敬語
『わりぃ、バイト入ったから約束行けなくなった><;ホントごめん!!』
元彼からのメール、きっと間違って私に送ってしまったんでしょう。
そんな今日は雨です。
私の大学が忙しくなった頃だったので丁度半年ほど前だったでしょうか、
彼に『学校でどうしても聞きたい講義があるので約束を来週にしてほしい。』とメールすると
2つ返事で了承してくれました。
当時私たちは同居していたのですが、彼の優しさにすっかり甘えていた私は最近忙しくてすれ違いの生活を送っていました。
生活に慣れてきてしまっていたはずなのにその日は彼のことが変に気になり、
講義が終わった後すぐ近所のスパーへ向かいました。彼の好物の筑前煮を作ってあげるためです。
食材を購入して少し早足でマンションへ戻りました。
部屋の前まで来て鍵が開いているのに気づきます、買い物袋を揺らしながらリビングへ進みますと扉一枚向うから聞こえるのは荒い息遣いと女の甘い声、合間に彼の私の名を囁く声です。
私だって一応常識のある大人ですので事が一段落するまで
筑前煮の材料に少し醤油が足りないがどうしようかと思案してお待ちしていました。
数分程待つと女の一層甲高い声が聞こえたのでとりあえず「ただいま」と声を掛けてドアノブを握り入室します。
彼は此方を見ると顔を真っ青にして余韻に浸っているであろう女を叩き起こし服を着だしました。

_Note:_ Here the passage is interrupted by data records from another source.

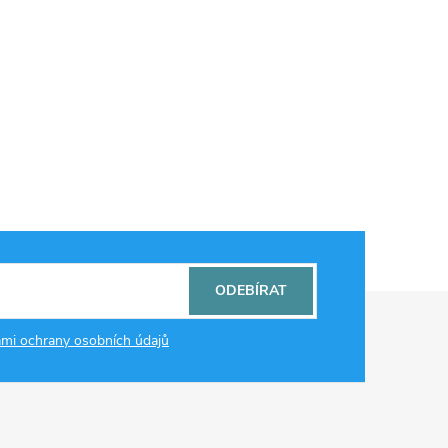
ODEBÍRAT
mi ochrany osobních údajů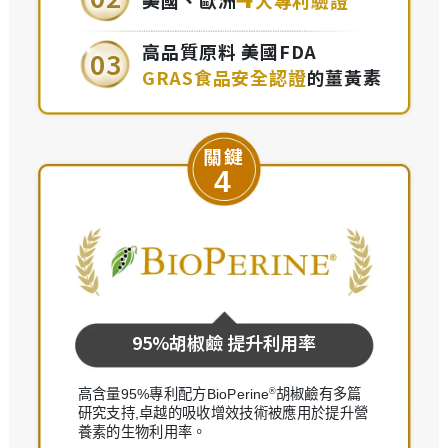
高品質原料 美國FDA
03
GRAS食品安全認證
的薑黃素
關鍵
4
95%胡椒鹼 提升利用率
®
高含量95%專利配方BioPerine
胡椒鹼有多篇
研究支持,卓越的吸收增效技術被應用於提升營
養素的生物利用率。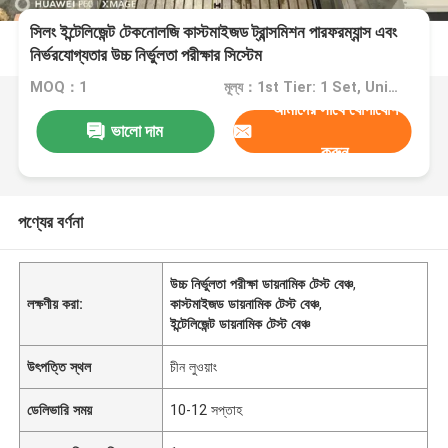
সিলং ইন্টেলিজেন্ট টেকনোলজি কাস্টমাইজড ট্রান্সমিশন পারফরম্যান্স এবং
নির্ভরযোগ্যতার উচ্চ নির্ভুলতা পরীক্ষার সিস্টেম
MOQ：1
মূল্য：1st Tier: 1 Set, Unit Price USD 3.00 2nd Tier: 2-5 Sets, Unit Price USD 2.00 3rd Tier: Over 5 Sets, Unit Price USD 1.00
আমাদের সাথে যোগাযোগ
ভালো দাম
করুন
পণ্যের বর্ণনা
উচ্চ নির্ভুলতা পরীক্ষা ডায়নামিক টেস্ট বেঞ্চ
,
লক্ষণীয় করা:
কাস্টমাইজড ডায়নামিক টেস্ট বেঞ্চ
,
ইন্টেলিজেন্ট ডায়নামিক টেস্ট বেঞ্চ
উৎপত্তি স্থল
চীন লুওয়াং
ডেলিভারি সময়
10-12 সপ্তাহ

何事もなかったかのように今日必要のない食材を冷蔵庫にしまいながら彼に問いかけます。
「今日の晩御飯筑前煮でよかったかなー?」
彼は千切れんばかりの勢いで首を縦に何度もふりました。
「彼女さんも食べていかれますよね?」
茶髪のふわふわの『彼女さん』は青い顔をして転びそうになりながら走って部屋を後にしました。
何故あの子が被害者のような顔をするのでしょう。被害者は私です。
「『彼女さん』・・・転ばなければいいね」
私は料理の続きを始めます。
しばらくの沈黙の後彼は鼻をすすりながら私の足にすがりついてきました。
「・・・グッッズッ・・・ごめんね悠ぁ!!・・おっ、オレっ・・俺もう絶、対浮気なんかしないっ・・・がらぁ!!!だ、がらぁ、お、・・・こんないでぇ・・・。」
彼は何を言っているのでしょう。
私は棚から小皿を取り出すとお玉ですくった汁を少し注ぎ味見をします。
「その台詞は『彼女さん』に言ってあげたらどうですか?」
「彼女っは・・・!はる、かっだよぉ・・・!!!」
「そうですね、『あのさっきまでいた』悠ちゃんですよね」
足にひっついている彼の腕を振り払って
棚の上のタッパーを掴みそれを水道で漱ぐと今できたばかりの筑前煮を適量すくって中に入れます。
「コレ、冷蔵庫に入れときますからちゃんと『悠ちゃん』と食べてくださいね」
そう告げると彼は私の顔をもう一度見て俯き、何も言わなくなりました。
きっと諦めたか私自身に飽きたんでしょうね。
エプロンをイスに掛けた私は自分のハンドバックを掴んだ変わりにこの部屋の合鍵を電話台に置いて
部屋を出ました。もちろん彼は追いかけて来ません。
そして今の私には何も残りませんでした、残ったのは・・・彼のために治した言葉遣いだけです。
とりあえず今から市役所に行こうと思います。
なんでかって?
アタシの名前を改名しに行くために決まってんじゃん。
いつまでもあの女と同じ名前なんて反吐が出る。
語り手の女の子を敬語にすることによって無機質な感じと少しの悲しみを表現できていたら嬉しいです。